-- Data records follows --

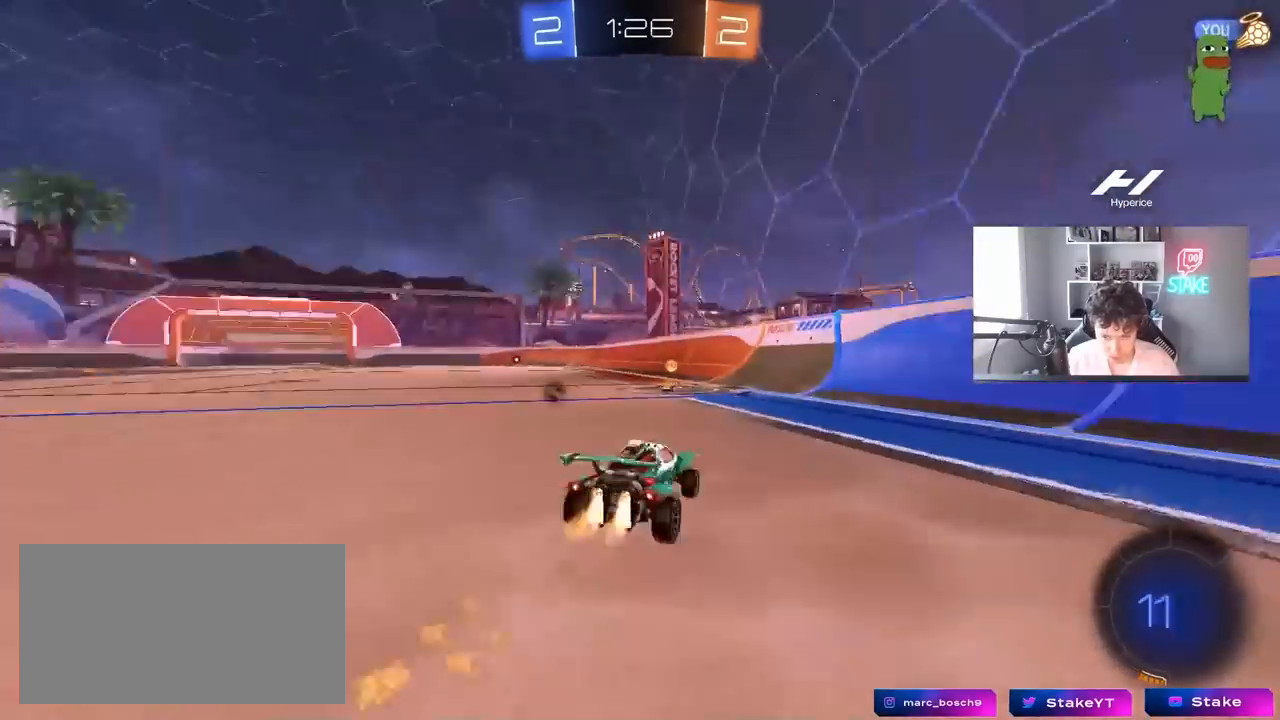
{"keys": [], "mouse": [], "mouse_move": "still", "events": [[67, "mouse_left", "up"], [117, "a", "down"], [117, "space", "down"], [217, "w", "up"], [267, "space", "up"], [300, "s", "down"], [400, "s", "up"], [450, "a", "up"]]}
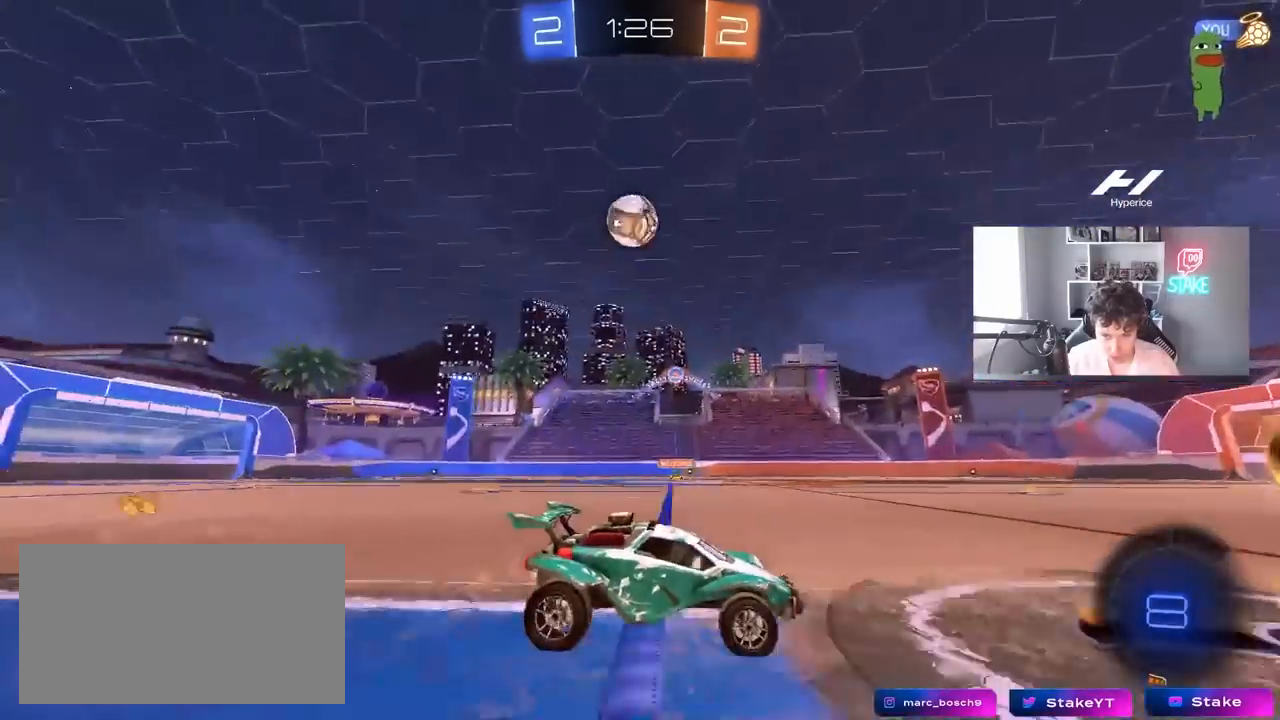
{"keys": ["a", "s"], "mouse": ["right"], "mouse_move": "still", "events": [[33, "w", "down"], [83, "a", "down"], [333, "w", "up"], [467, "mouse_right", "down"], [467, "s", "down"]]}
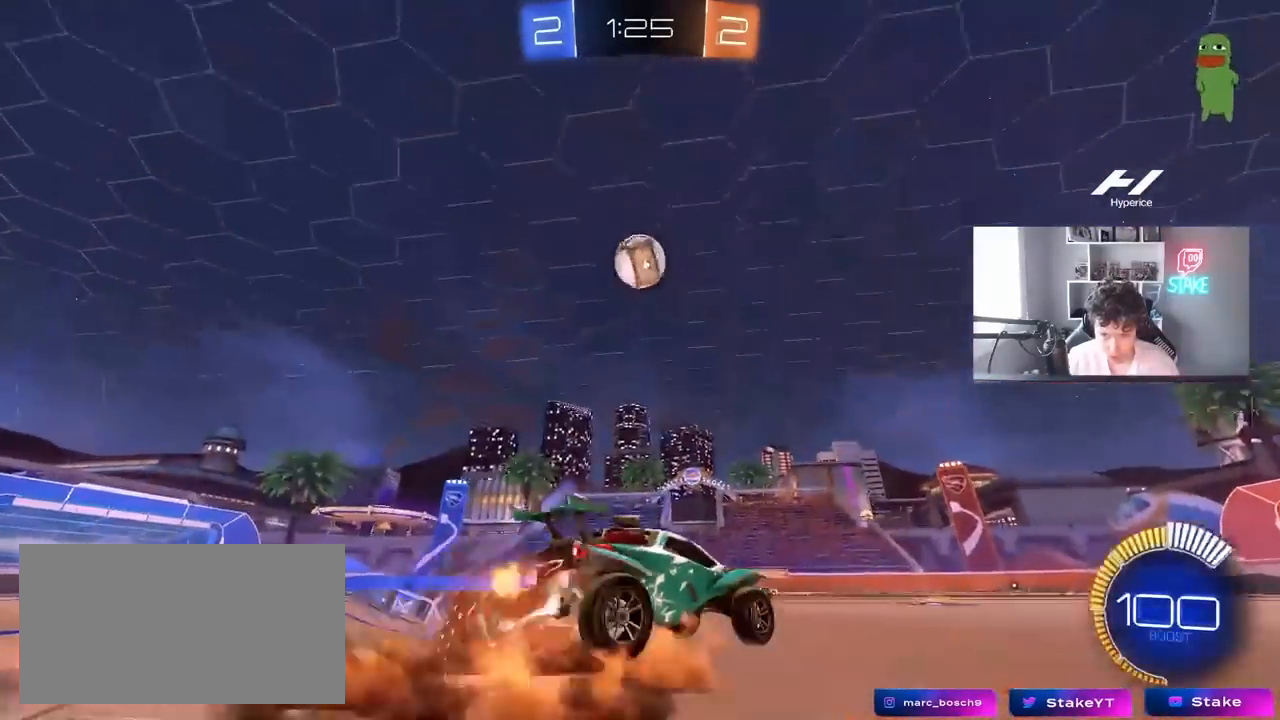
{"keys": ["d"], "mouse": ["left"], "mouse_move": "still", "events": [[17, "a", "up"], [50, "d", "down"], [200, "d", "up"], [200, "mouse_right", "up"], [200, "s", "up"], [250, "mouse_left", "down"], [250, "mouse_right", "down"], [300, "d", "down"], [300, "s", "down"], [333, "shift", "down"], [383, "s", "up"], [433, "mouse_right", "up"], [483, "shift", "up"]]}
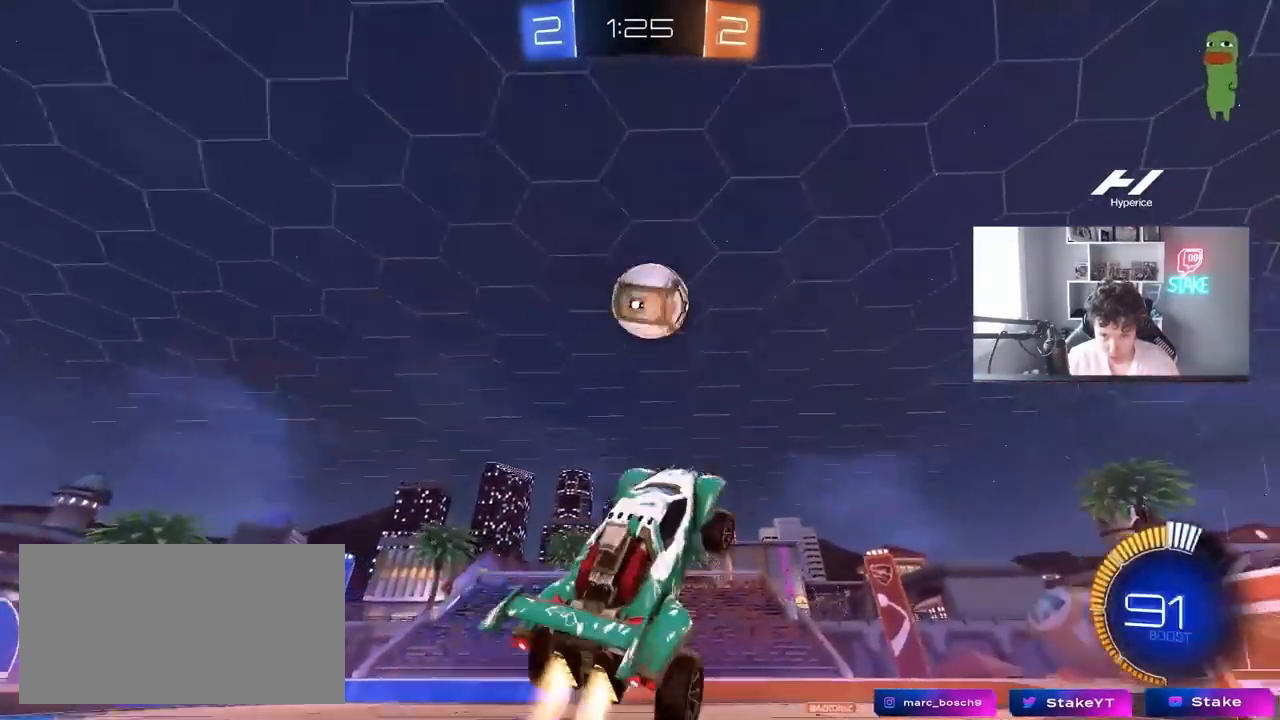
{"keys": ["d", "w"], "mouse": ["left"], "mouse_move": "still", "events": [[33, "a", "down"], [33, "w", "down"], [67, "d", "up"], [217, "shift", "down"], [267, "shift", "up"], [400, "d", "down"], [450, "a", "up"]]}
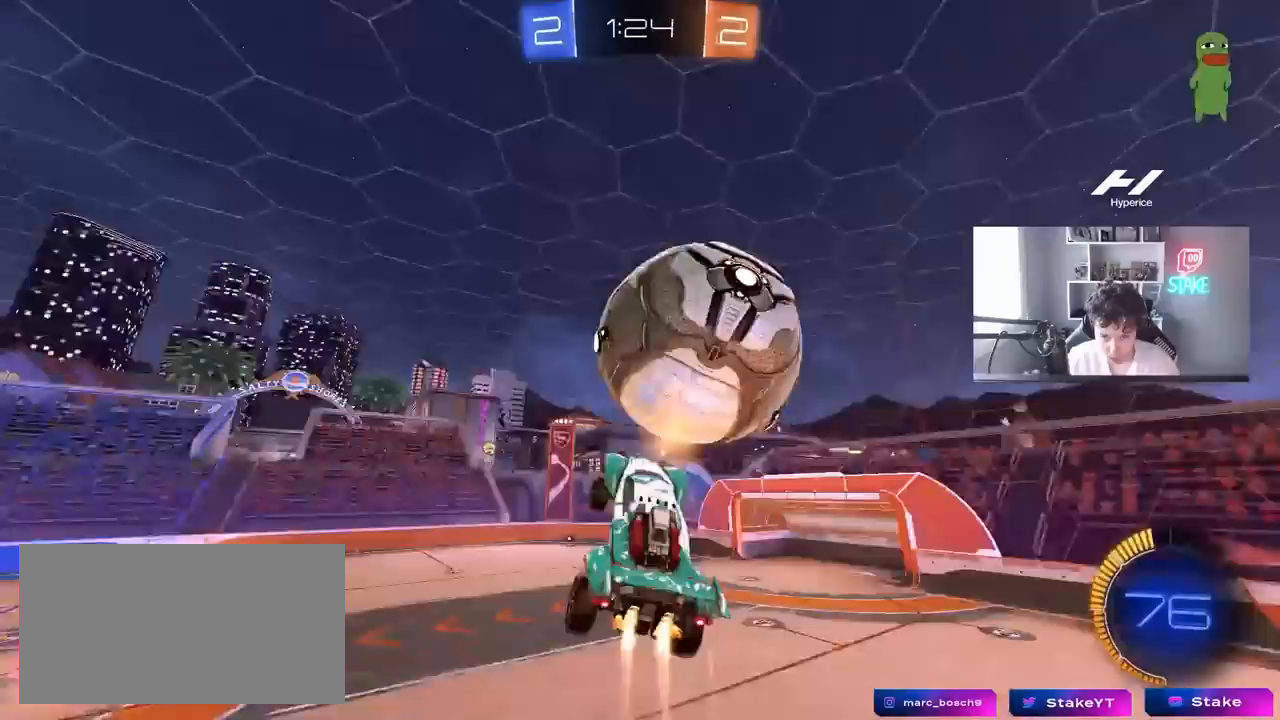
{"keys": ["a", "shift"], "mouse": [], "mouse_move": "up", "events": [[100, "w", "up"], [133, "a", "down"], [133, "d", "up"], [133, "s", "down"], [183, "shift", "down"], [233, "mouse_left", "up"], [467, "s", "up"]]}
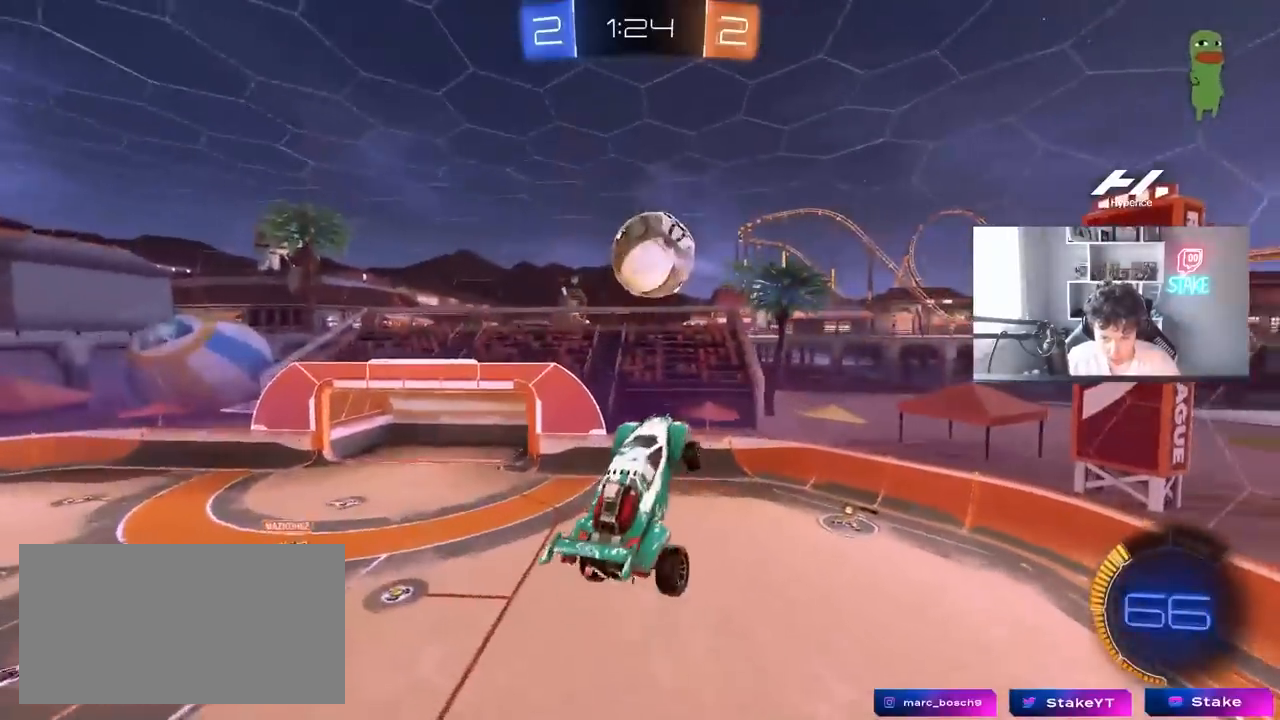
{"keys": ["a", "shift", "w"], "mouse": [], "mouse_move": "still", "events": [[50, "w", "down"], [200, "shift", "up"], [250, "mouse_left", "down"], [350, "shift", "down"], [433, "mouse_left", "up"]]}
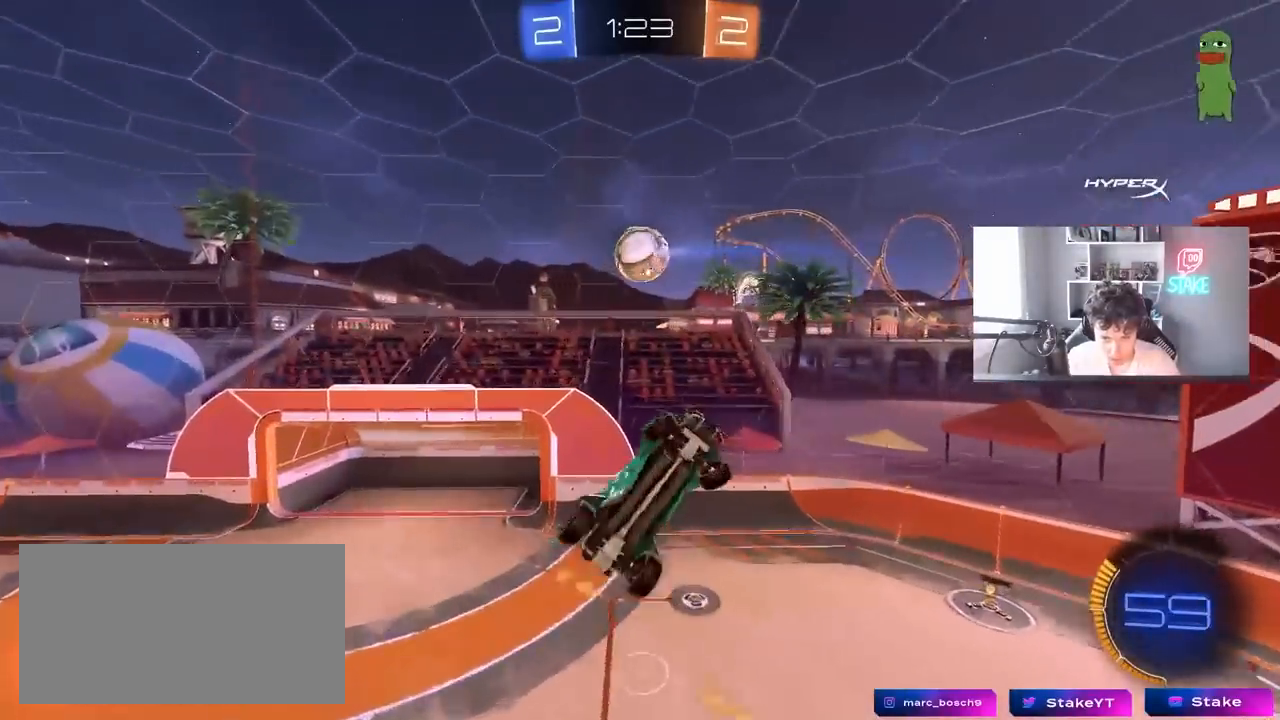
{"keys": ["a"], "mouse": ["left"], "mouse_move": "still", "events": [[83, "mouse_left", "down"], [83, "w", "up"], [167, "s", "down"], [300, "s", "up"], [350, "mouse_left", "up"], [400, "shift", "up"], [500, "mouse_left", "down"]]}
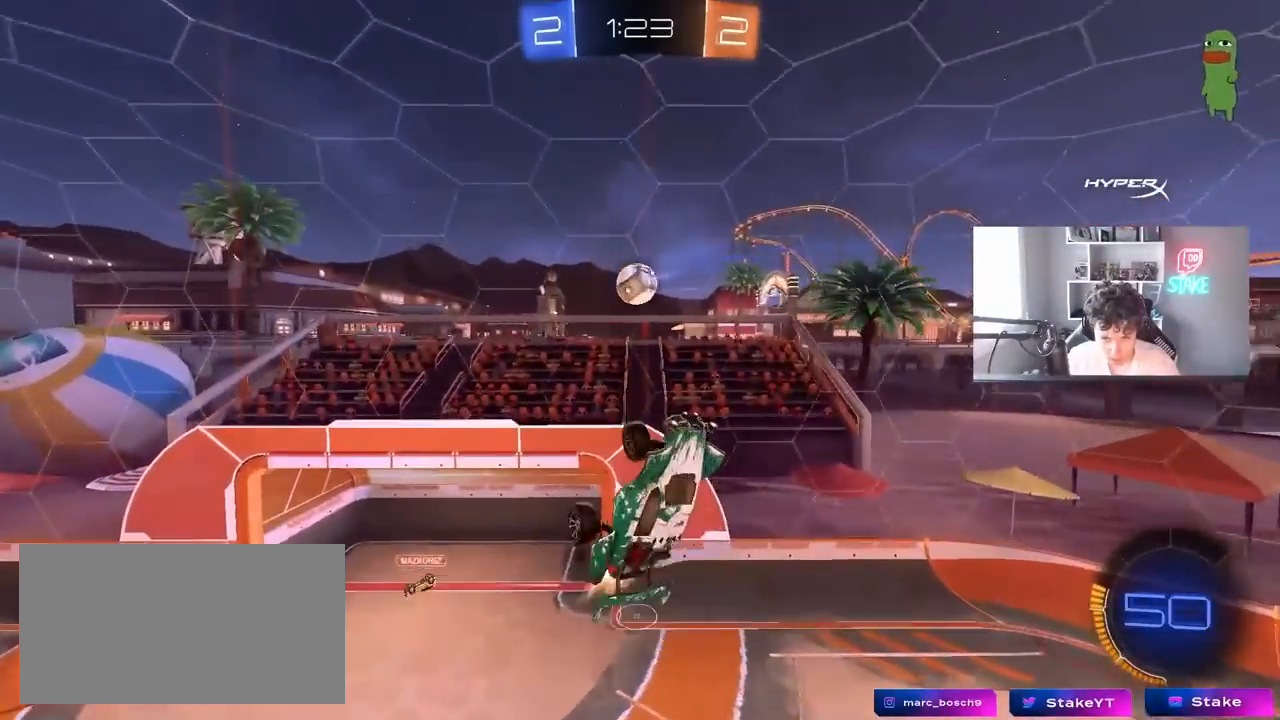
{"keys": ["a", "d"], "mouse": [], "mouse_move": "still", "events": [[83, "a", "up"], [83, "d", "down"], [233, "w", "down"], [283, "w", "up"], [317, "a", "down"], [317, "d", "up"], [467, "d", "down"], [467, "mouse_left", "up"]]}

-- Data records concluded --

* _Directions for this task_: Without including any pictures, reproduce the listing exactly.

* _Finished task_:
{"keys": [], "mouse": [], "mouse_move": "still", "events": [[67, "mouse_left", "up"], [117, "a", "down"], [117, "space", "down"], [217, "w", "up"], [267, "space", "up"], [300, "s", "down"], [400, "s", "up"], [450, "a", "up"]]}
{"keys": ["a", "s"], "mouse": ["right"], "mouse_move": "still", "events": [[33, "w", "down"], [83, "a", "down"], [333, "w", "up"], [467, "mouse_right", "down"], [467, "s", "down"]]}
{"keys": ["d"], "mouse": ["left"], "mouse_move": "still", "events": [[17, "a", "up"], [50, "d", "down"], [200, "d", "up"], [200, "mouse_right", "up"], [200, "s", "up"], [250, "mouse_left", "down"], [250, "mouse_right", "down"], [300, "d", "down"], [300, "s", "down"], [333, "shift", "down"], [383, "s", "up"], [433, "mouse_right", "up"], [483, "shift", "up"]]}
{"keys": ["d", "w"], "mouse": ["left"], "mouse_move": "still", "events": [[33, "a", "down"], [33, "w", "down"], [67, "d", "up"], [217, "shift", "down"], [267, "shift", "up"], [400, "d", "down"], [450, "a", "up"]]}
{"keys": ["a", "shift"], "mouse": [], "mouse_move": "up", "events": [[100, "w", "up"], [133, "a", "down"], [133, "d", "up"], [133, "s", "down"], [183, "shift", "down"], [233, "mouse_left", "up"], [467, "s", "up"]]}
{"keys": ["a", "shift", "w"], "mouse": [], "mouse_move": "still", "events": [[50, "w", "down"], [200, "shift", "up"], [250, "mouse_left", "down"], [350, "shift", "down"], [433, "mouse_left", "up"]]}
{"keys": ["a"], "mouse": ["left"], "mouse_move": "still", "events": [[83, "mouse_left", "down"], [83, "w", "up"], [167, "s", "down"], [300, "s", "up"], [350, "mouse_left", "up"], [400, "shift", "up"], [500, "mouse_left", "down"]]}
{"keys": ["a", "d"], "mouse": [], "mouse_move": "still", "events": [[83, "a", "up"], [83, "d", "down"], [233, "w", "down"], [283, "w", "up"], [317, "a", "down"], [317, "d", "up"], [467, "d", "down"], [467, "mouse_left", "up"]]}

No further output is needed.